Saved entries →

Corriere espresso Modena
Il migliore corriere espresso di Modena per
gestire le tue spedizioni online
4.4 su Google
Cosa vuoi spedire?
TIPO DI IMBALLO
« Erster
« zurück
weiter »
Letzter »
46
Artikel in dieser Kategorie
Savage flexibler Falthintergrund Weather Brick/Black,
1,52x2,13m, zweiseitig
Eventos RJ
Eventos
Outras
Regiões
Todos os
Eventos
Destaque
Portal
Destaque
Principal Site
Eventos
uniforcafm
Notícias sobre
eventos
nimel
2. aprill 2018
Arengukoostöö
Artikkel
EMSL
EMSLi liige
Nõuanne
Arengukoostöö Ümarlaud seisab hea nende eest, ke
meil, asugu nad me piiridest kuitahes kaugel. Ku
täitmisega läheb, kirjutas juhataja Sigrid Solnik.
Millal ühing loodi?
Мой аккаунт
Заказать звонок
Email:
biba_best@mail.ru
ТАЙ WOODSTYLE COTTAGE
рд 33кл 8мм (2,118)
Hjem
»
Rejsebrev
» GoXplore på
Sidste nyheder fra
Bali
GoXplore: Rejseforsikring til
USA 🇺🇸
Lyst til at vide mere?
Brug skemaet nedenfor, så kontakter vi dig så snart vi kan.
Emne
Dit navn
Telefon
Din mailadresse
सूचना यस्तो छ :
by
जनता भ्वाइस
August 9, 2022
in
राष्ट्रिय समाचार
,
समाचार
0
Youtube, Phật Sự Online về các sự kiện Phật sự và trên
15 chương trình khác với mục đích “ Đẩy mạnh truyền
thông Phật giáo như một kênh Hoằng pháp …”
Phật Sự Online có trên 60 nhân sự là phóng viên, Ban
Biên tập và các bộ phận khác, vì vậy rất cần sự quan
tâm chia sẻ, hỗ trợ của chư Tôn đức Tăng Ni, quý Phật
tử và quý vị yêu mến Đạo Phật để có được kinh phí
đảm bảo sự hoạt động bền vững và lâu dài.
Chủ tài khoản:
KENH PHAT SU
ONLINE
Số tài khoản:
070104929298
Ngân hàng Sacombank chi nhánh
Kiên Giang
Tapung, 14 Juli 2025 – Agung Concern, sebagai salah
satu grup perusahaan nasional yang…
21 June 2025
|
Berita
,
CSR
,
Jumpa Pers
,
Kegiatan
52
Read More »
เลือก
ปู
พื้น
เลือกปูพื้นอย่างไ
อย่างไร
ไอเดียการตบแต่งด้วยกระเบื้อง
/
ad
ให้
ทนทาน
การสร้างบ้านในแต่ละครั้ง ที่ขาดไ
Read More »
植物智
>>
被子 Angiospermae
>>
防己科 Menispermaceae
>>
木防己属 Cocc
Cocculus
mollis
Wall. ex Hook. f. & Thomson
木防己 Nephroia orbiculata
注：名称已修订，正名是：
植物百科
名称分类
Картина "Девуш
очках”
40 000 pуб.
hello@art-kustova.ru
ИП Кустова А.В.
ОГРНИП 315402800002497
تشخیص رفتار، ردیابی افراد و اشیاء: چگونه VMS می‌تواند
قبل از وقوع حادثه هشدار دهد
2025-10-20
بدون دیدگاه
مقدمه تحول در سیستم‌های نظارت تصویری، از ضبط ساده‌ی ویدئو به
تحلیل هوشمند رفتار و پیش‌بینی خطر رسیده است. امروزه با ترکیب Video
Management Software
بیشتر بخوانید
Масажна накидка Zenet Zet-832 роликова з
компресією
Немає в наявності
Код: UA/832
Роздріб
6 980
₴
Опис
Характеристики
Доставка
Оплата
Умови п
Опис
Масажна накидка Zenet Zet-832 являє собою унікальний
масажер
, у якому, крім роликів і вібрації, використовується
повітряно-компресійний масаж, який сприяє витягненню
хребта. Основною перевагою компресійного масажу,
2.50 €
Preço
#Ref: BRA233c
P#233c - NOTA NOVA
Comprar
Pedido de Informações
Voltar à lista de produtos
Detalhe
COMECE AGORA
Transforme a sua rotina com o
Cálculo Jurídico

Problem to solve → For each entry above, write out an exact copy.

Solution to this exercise →
Corriere espresso Modena
Il migliore corriere espresso di Modena per
gestire le tue spedizioni online
4.4 su Google
Cosa vuoi spedire?
TIPO DI IMBALLO
« Erster
« zurück
weiter »
Letzter »
46
Artikel in dieser Kategorie
Savage flexibler Falthintergrund Weather Brick/Black,
1,52x2,13m, zweiseitig
Eventos RJ
Eventos
Outras
Regiões
Todos os
Eventos
Destaque
Portal
Destaque
Principal Site
Eventos
uniforcafm
Notícias sobre
eventos
nimel
2. aprill 2018
Arengukoostöö
Artikkel
EMSL
EMSLi liige
Nõuanne
Arengukoostöö Ümarlaud seisab hea nende eest, ke
meil, asugu nad me piiridest kuitahes kaugel. Ku
täitmisega läheb, kirjutas juhataja Sigrid Solnik.
Millal ühing loodi?
Мой аккаунт
Заказать звонок
Email:
biba_best@mail.ru
ТАЙ WOODSTYLE COTTAGE
рд 33кл 8мм (2,118)
Hjem
»
Rejsebrev
» GoXplore på
Sidste nyheder fra
Bali
GoXplore: Rejseforsikring til
USA 🇺🇸
Lyst til at vide mere?
Brug skemaet nedenfor, så kontakter vi dig så snart vi kan.
Emne
Dit navn
Telefon
Din mailadresse
सूचना यस्तो छ :
by
जनता भ्वाइस
August 9, 2022
in
राष्ट्रिय समाचार
,
समाचार
0
Youtube, Phật Sự Online về các sự kiện Phật sự và trên
15 chương trình khác với mục đích “ Đẩy mạnh truyền
thông Phật giáo như một kênh Hoằng pháp …”
Phật Sự Online có trên 60 nhân sự là phóng viên, Ban
Biên tập và các bộ phận khác, vì vậy rất cần sự quan
tâm chia sẻ, hỗ trợ của chư Tôn đức Tăng Ni, quý Phật
tử và quý vị yêu mến Đạo Phật để có được kinh phí
đảm bảo sự hoạt động bền vững và lâu dài.
Chủ tài khoản:
KENH PHAT SU
ONLINE
Số tài khoản:
070104929298
Ngân hàng Sacombank chi nhánh
Kiên Giang
Tapung, 14 Juli 2025 – Agung Concern, sebagai salah
satu grup perusahaan nasional yang…
21 June 2025
|
Berita
,
CSR
,
Jumpa Pers
,
Kegiatan
52
Read More »
เลือก
ปู
พื้น
เลือกปูพื้นอย่างไ
อย่างไร
ไอเดียการตบแต่งด้วยกระเบื้อง
/
ad
ให้
ทนทาน
การสร้างบ้านในแต่ละครั้ง ที่ขาดไ
Read More »
植物智
>>
被子 Angiospermae
>>
防己科 Menispermaceae
>>
木防己属 Cocc
Cocculus
mollis
Wall. ex Hook. f. & Thomson
木防己 Nephroia orbiculata
注：名称已修订，正名是：
植物百科
名称分类
Картина "Девуш
очках”
40 000 pуб.
hello@art-kustova.ru
ИП Кустова А.В.
ОГРНИП 315402800002497
تشخیص رفتار، ردیابی افراد و اشیاء: چگونه VMS می‌تواند
قبل از وقوع حادثه هشدار دهد
2025-10-20
بدون دیدگاه
مقدمه تحول در سیستم‌های نظارت تصویری، از ضبط ساده‌ی ویدئو به
تحلیل هوشمند رفتار و پیش‌بینی خطر رسیده است. امروزه با ترکیب Video
Management Software
بیشتر بخوانید
Масажна накидка Zenet Zet-832 роликова з
компресією
Немає в наявності
Код: UA/832
Роздріб
6 980
₴
Опис
Характеристики
Доставка
Оплата
Умови п
Опис
Масажна накидка Zenet Zet-832 являє собою унікальний
масажер
, у якому, крім роликів і вібрації, використовується
повітряно-компресійний масаж, який сприяє витягненню
хребта. Основною перевагою компресійного масажу,
2.50 €
Preço
#Ref: BRA233c
P#233c - NOTA NOVA
Comprar
Pedido de Informações
Voltar à lista de produtos
Detalhe
COMECE AGORA
Transforme a sua rotina com o
Cálculo Jurídico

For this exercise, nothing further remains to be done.